■ **What is required**: Print everything in the records from the very beginning down to the line containing "op, root, comm)?", with both ends included. Leave the pictures out of your answer.

■ **Input material**:
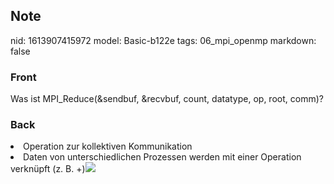 ## Note
nid: 1613907415972
model: Basic-b122e
tags: 06_mpi_openmp
markdown: false

### Front
Was ist MPI_Reduce(&sendbuf, &recvbuf, count, datatype, op, root, comm)?

### Back
<li>Operation zur kollektiven Kommunikation
<li>Daten von unterschiedlichen Prozessen werden mit einer
Operation verknüpft (z. B. +)<img src="30900457.png">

■ **Result of the task**:
 ## Note
nid: 1613907415972
model: Basic-b122e
tags: 06_mpi_openmp
markdown: false

### Front
Was ist MPI_Reduce(&sendbuf, &recvbuf, count, datatype, op, root, comm)?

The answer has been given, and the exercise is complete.